Well adding 9 is like incrementing the tens place by 1 and decrementing the ones place by 1

17 + 9 =

26

119 + 9 =

128

etc

so adding a multiple of 9 is like doing that multiple times

adding 27 (9*3) is like incrementing the tens place by 3 and decrementing the ones place by 3

example:

55 + 27 =

82

I'm still trying to see how this relates to this riddle, but I think there's probably a connection

I did sorta find one in the other post:

abc+cba = m9 + 2(cba)

where m9 is any multiple of 9, abc is a number (of any amount of digits, i made it abc arbritrarily) and cba is its inverse

on a different point, what IS inversing?

abc would be a*b*c, so what I mean by abc must be:

100a+10b+c

flipped is:

100c+10b+a

so in a three-digit number, flipping means adding 99c and subtracting 99a

is there some sort of pattern we can get for x amount of digits?

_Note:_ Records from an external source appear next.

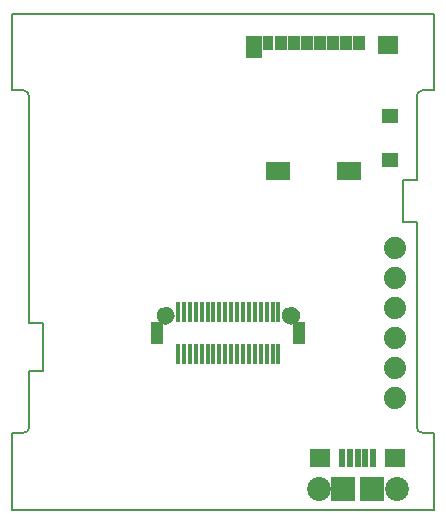
<source format=gbr>
%TF.GenerationSoftware,KiCad,Pcbnew,(5.1.4)-1*%
%TF.CreationDate,2019-12-19T22:46:11-07:00*%
%TF.ProjectId,base,62617365-2e6b-4696-9361-645f70636258,rev?*%
%TF.SameCoordinates,Original*%
%TF.FileFunction,Soldermask,Bot*%
%TF.FilePolarity,Negative*%
%FSLAX46Y46*%
G04 Gerber Fmt 4.6, Leading zero omitted, Abs format (unit mm)*
G04 Created by KiCad (PCBNEW (5.1.4)-1) date 2019-12-19 22:46:11*
%MOMM*%
%LPD*%
G04 APERTURE LIST*
%ADD10C,0.150000*%
%ADD11C,0.100000*%
%ADD12R,0.452400X1.752400*%
%ADD13R,1.052400X1.952400*%
%ADD14R,2.052400X2.052400*%
%ADD15C,2.022400*%
%ADD16R,1.752400X1.552400*%
%ADD17R,0.552400X1.502400*%
%ADD18R,1.352400X1.152400*%
%ADD19R,2.052400X1.502400*%
%ADD20R,1.322400X1.952400*%
%ADD21R,0.902400X1.252400*%
%ADD22R,1.002400X1.252400*%
%ADD23R,1.702400X1.502400*%
%ADD24C,1.879600*%
G04 APERTURE END LIST*
D10*
X131000500Y-114280540D02*
X131000500Y-118280540D01*
X162651441Y-102162541D02*
X162651441Y-95050541D01*
X161502382Y-105714800D02*
X162651441Y-105714800D01*
X161502382Y-102162541D02*
X162651441Y-102162541D01*
X129851441Y-123050540D02*
G75*
G02X129351441Y-123550540I-500000J0D01*
G01*
X129351441Y-94550541D02*
G75*
G02X129851441Y-95050541I0J-500000D01*
G01*
X162651441Y-95050541D02*
G75*
G02X163151441Y-94550541I500000J0D01*
G01*
X163151441Y-123550540D02*
G75*
G02X162651441Y-123050540I0J500000D01*
G01*
X128351441Y-88050540D02*
X128351441Y-94550540D01*
X163151441Y-94550541D02*
X164151441Y-94550540D01*
X162651441Y-123050540D02*
X162651441Y-105714800D01*
X164151441Y-123550540D02*
X163151441Y-123550540D01*
X164151441Y-94550540D02*
X164151440Y-88050541D01*
X129851441Y-95050541D02*
X129851441Y-114280540D01*
X128351441Y-94550540D02*
X129351441Y-94550541D01*
X128351441Y-130050540D02*
X162651440Y-130050540D01*
X129851441Y-114280540D02*
X131000500Y-114280540D01*
X161502382Y-102162541D02*
X161502382Y-105714800D01*
X162651440Y-88050540D02*
X128351441Y-88050540D01*
X131000500Y-118280540D02*
X129851441Y-118280540D01*
X128351441Y-123550540D02*
X128351441Y-130050540D01*
X129351441Y-123550540D02*
X128351441Y-123550540D01*
X129851441Y-118280540D02*
X129851441Y-123050540D01*
X162651440Y-130050540D02*
X164151440Y-130050540D01*
X164151440Y-88050541D02*
X162651440Y-88050540D01*
X164151440Y-130050540D02*
X164151441Y-123550540D01*
D11*
G36*
X142162500Y-113612800D02*
G01*
X142136535Y-113810020D01*
X142060411Y-113993800D01*
X141939315Y-114151615D01*
X141781500Y-114272711D01*
X141597720Y-114348835D01*
X141400500Y-114374800D01*
X141203280Y-114348835D01*
X141019500Y-114272711D01*
X140861685Y-114151615D01*
X140740589Y-113993800D01*
X140664465Y-113810020D01*
X140638500Y-113612800D01*
X140664465Y-113415580D01*
X140740589Y-113231800D01*
X140861685Y-113073985D01*
X141019500Y-112952889D01*
X141400500Y-112850800D01*
X141597720Y-112876765D01*
X141781500Y-112952889D01*
X141939315Y-113073985D01*
X142060411Y-113231800D01*
X142136535Y-113415580D01*
X142162500Y-113612800D01*
G37*
G36*
X152763700Y-113612800D02*
G01*
X152737735Y-113810020D01*
X152661611Y-113993800D01*
X152540515Y-114151615D01*
X152382700Y-114272711D01*
X152198920Y-114348835D01*
X152001700Y-114374800D01*
X151804480Y-114348835D01*
X151620700Y-114272711D01*
X151462885Y-114151615D01*
X151341789Y-113993800D01*
X151265665Y-113810020D01*
X151239700Y-113612800D01*
X151265665Y-113415580D01*
X151341789Y-113231800D01*
X151462885Y-113073985D01*
X151620700Y-112952889D01*
X152001700Y-112850800D01*
X152198920Y-112876765D01*
X152382700Y-112952889D01*
X152540515Y-113073985D01*
X152661611Y-113231800D01*
X152737735Y-113415580D01*
X152763700Y-113612800D01*
G37*
D12*
X142451100Y-116911500D03*
X142451100Y-113311300D03*
X142951100Y-116911500D03*
X142951100Y-113311300D03*
D13*
X140701100Y-115111400D03*
X152701100Y-115111400D03*
D12*
X143451100Y-116911500D03*
X143451100Y-113311300D03*
X143951100Y-116911500D03*
X143951100Y-113311300D03*
X144451100Y-116911500D03*
X144451100Y-113311300D03*
X144951100Y-116911500D03*
X144951100Y-113311300D03*
X145451100Y-116911500D03*
X145451100Y-113311300D03*
X145951100Y-116911500D03*
X145951100Y-113311300D03*
X146451100Y-116911500D03*
X146451100Y-113311300D03*
X146951100Y-116911500D03*
X146951100Y-113311300D03*
X147451100Y-116911500D03*
X147451100Y-113311300D03*
X147951100Y-116911500D03*
X147951100Y-113311300D03*
X148451100Y-116911500D03*
X148451100Y-113311300D03*
X148951100Y-116911500D03*
X148951100Y-113311300D03*
X149451100Y-116911500D03*
X149451100Y-113311300D03*
X149951100Y-116911500D03*
X149951100Y-113311300D03*
X150451100Y-116911500D03*
X150451100Y-113311300D03*
X150951100Y-116911500D03*
X150951100Y-113311300D03*
D14*
X156450000Y-128339000D03*
X158850000Y-128339000D03*
D15*
X160950000Y-128339000D03*
X154350000Y-128339000D03*
D16*
X154450000Y-125664000D03*
X160850000Y-125664000D03*
D17*
X156350000Y-125664000D03*
X158950000Y-125664000D03*
X158300000Y-125664000D03*
X157000000Y-125664000D03*
X157650000Y-125664000D03*
D18*
X160393500Y-96703900D03*
X160393500Y-100403900D03*
D19*
X156893500Y-101378900D03*
X150923500Y-101378900D03*
D20*
X148898500Y-90903900D03*
D21*
X150108500Y-90553900D03*
D22*
X151158500Y-90553900D03*
X152258500Y-90553900D03*
X153358500Y-90553900D03*
X154458500Y-90553900D03*
X155558500Y-90553900D03*
X156658500Y-90553900D03*
X157758500Y-90553900D03*
D23*
X160218500Y-90678900D03*
D24*
X160820100Y-120624600D03*
X160820100Y-118084600D03*
X160820100Y-115544600D03*
X160820100Y-113004600D03*
X160820100Y-110464600D03*
X160820100Y-107924600D03*
M02*

</source>
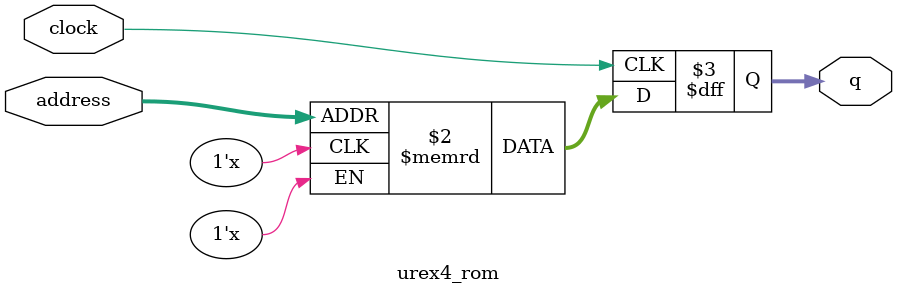
<source format=sv>
module urex4_rom (
	input logic clock,
	input logic [9:0] address,
	output logic [3:0] q
);

logic [3:0] memory [0:1023] /* synthesis ram_init_file = "./urex4/urex4.mif" */;

always_ff @ (posedge clock) begin
	q <= memory[address];
end

endmodule

</source>
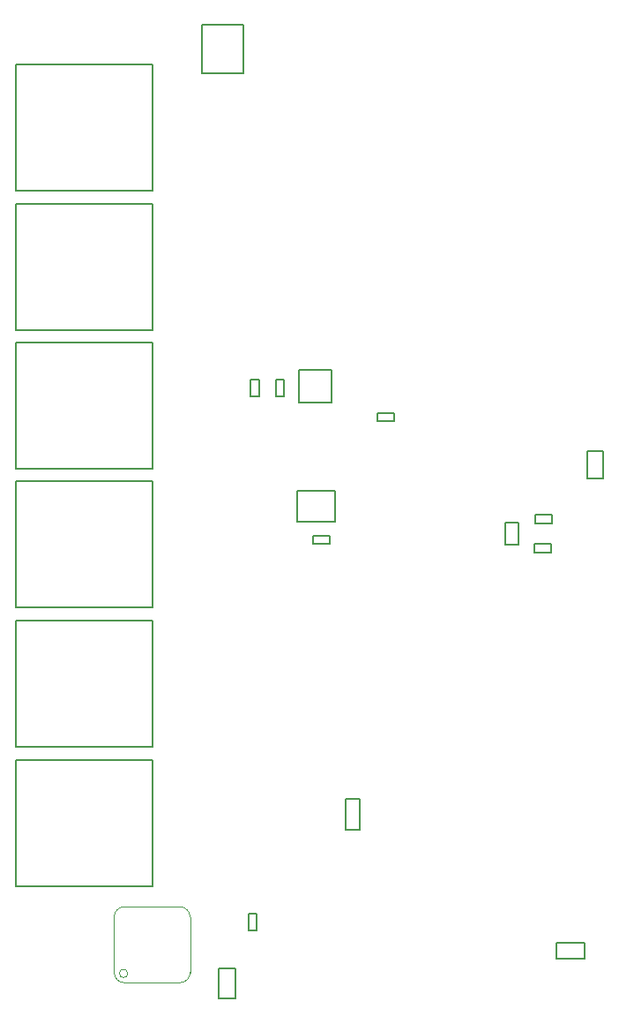
<source format=gbr>
%TF.GenerationSoftware,Altium Limited,Altium Designer,25.8.1 (18)*%
G04 Layer_Color=8388736*
%FSLAX45Y45*%
%MOMM*%
%TF.SameCoordinates,031978D1-9D18-463A-8735-F8186BF7E524*%
%TF.FilePolarity,Positive*%
%TF.FileFunction,Other,Top_3D_Body*%
%TF.Part,Single*%
G01*
G75*
%TA.AperFunction,NonConductor*%
%ADD73C,0.10000*%
%ADD74C,0.20000*%
D73*
X1698239Y1993611D02*
G03*
X1698239Y1993611I-40000J0D01*
G01*
X1568239Y2003611D02*
G03*
X1668239Y1903611I100000J0D01*
G01*
X2198239D02*
G03*
X2298239Y2003611I0J100000D01*
G01*
Y2533610D02*
G03*
X2198239Y2633610I-100000J0D01*
G01*
X1668239D02*
G03*
X1568239Y2533610I0J-100000D01*
G01*
X1668239Y2633610D02*
X2198239D01*
X2298239Y2003611D02*
Y2533610D01*
X1568239Y2003611D02*
Y2533610D01*
X1668239Y1903611D02*
X2198239D01*
D74*
X625057Y4167385D02*
X1935057D01*
Y5377385D01*
X625057D02*
X1935057D01*
X625057Y4167385D02*
Y5377385D01*
X2573839Y2042410D02*
X2733839D01*
Y1752410D02*
Y2042410D01*
X2573839Y1752410D02*
X2733839D01*
X2573839D02*
Y2042410D01*
X3341290Y7465039D02*
Y7780039D01*
X3656290D01*
Y7465039D02*
Y7780039D01*
X3341290Y7465039D02*
X3656290D01*
X3322639Y6624211D02*
X3692639D01*
Y6324211D02*
Y6624211D01*
X3322639Y6324211D02*
X3692639D01*
X3322639D02*
Y6624211D01*
X3120039Y7531211D02*
Y7691211D01*
X3200039D01*
Y7531211D02*
Y7691211D01*
X3120039Y7531211D02*
X3200039D01*
X2880045Y7531157D02*
X2960044D01*
Y7691158D01*
X2880045D02*
X2960044D01*
X2880045Y7531157D02*
Y7691158D01*
X5768573Y6310039D02*
Y6390039D01*
X5608573D02*
X5768573D01*
X5608573Y6310039D02*
Y6390039D01*
Y6310039D02*
X5768573D01*
X5765911Y6030045D02*
Y6110045D01*
X5605911D02*
X5765911D01*
X5605911Y6030045D02*
Y6110045D01*
Y6030045D02*
X5765911D01*
X5323797Y6102497D02*
X5453797D01*
Y6317496D01*
X5323797D02*
X5453797D01*
X5323797Y6102497D02*
Y6317496D01*
X3790090Y3371227D02*
X3930090D01*
X3790090D02*
Y3671227D01*
X3930090D01*
Y3371227D02*
Y3671227D01*
X2858938Y2566610D02*
X2938938D01*
X2858938Y2406610D02*
Y2566610D01*
Y2406610D02*
X2938938D01*
Y2566610D01*
X4100003Y7291200D02*
Y7371199D01*
Y7291200D02*
X4260003D01*
Y7371199D01*
X4100003D02*
X4260003D01*
X624039Y5501210D02*
X1934039D01*
Y6711211D01*
X624039D02*
X1934039D01*
X624039Y5501210D02*
Y6711211D01*
X624039Y9501210D02*
X1934039D01*
Y10711210D01*
X624039D02*
X1934039D01*
X624039Y9501210D02*
Y10711210D01*
X6112540Y7003711D02*
X6267540D01*
X6112540Y6738711D02*
Y7003711D01*
Y6738711D02*
X6267540D01*
Y7003711D01*
X625039Y8166210D02*
X1935039D01*
Y9376210D01*
X625039D02*
X1935039D01*
X625039Y8166210D02*
Y9376210D01*
X3477647Y6111211D02*
Y6191211D01*
Y6111211D02*
X3637647D01*
Y6191211D01*
X3477647D02*
X3637647D01*
X625039Y6836850D02*
X1935039D01*
Y8046851D01*
X625039D02*
X1935039D01*
X625039Y6836850D02*
Y8046851D01*
X624039Y2832430D02*
X1934039D01*
Y4042430D01*
X624039D02*
X1934039D01*
X624039Y2832430D02*
Y4042430D01*
X2412556Y10631160D02*
Y11091160D01*
X2807556D01*
Y10631160D02*
Y11091160D01*
X2412556Y10631160D02*
X2807556D01*
X5817522Y2133766D02*
Y2288766D01*
Y2133766D02*
X6082522D01*
Y2288766D01*
X5817522D02*
X6082522D01*
%TF.MD5,89156db3b0fc26ad0a3cac19932a0ba0*%
M02*

</source>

a = a, no change needed, keep a the same

10a+b = 10b+a, you need to add 9b and subtract 9a

100a+10b+c = 100c+10b+a, you need to add 99c and subtract 99a, keep be the same

1000a+100b+10c+d = 1000d+100c+10b+a, you need to add 999d, add 90c, subtract 90b and subtract 999a

10000a+1000b+100c+10d+e = 10000e+1000d+100c+10b+a, you need to add 9999e, add 990d, keep c the same, subtract 990b, subtract 9999a

yeah I see a pattern emerging....

I agree unreality. You're definitely onto something here. I'm going to play with those formulas and see if I can come up with something.